→ **Try it**: When the line with "vfov_deg: 6.9" appears below, start repeating lines exactly, and keep going through the line with "exposure_s: 1/1597"; add nothing outside that span.

(Camera metadata records)

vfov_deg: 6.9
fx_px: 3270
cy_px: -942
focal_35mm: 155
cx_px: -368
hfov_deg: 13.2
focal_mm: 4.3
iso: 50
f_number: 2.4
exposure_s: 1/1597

* * *

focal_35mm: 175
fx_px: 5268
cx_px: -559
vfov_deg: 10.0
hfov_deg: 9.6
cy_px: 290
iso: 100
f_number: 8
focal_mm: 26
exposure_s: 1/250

---

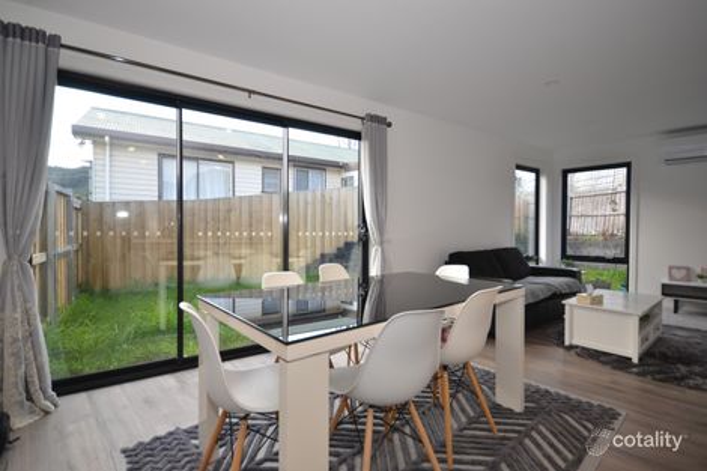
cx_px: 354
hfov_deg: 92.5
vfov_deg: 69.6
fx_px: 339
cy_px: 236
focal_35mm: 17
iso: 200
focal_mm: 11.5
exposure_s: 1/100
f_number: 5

→ **The answer**:
vfov_deg: 6.9
fx_px: 3270
cy_px: -942
focal_35mm: 155
cx_px: -368
hfov_deg: 13.2
focal_mm: 4.3
iso: 50
f_number: 2.4
exposure_s: 1/1597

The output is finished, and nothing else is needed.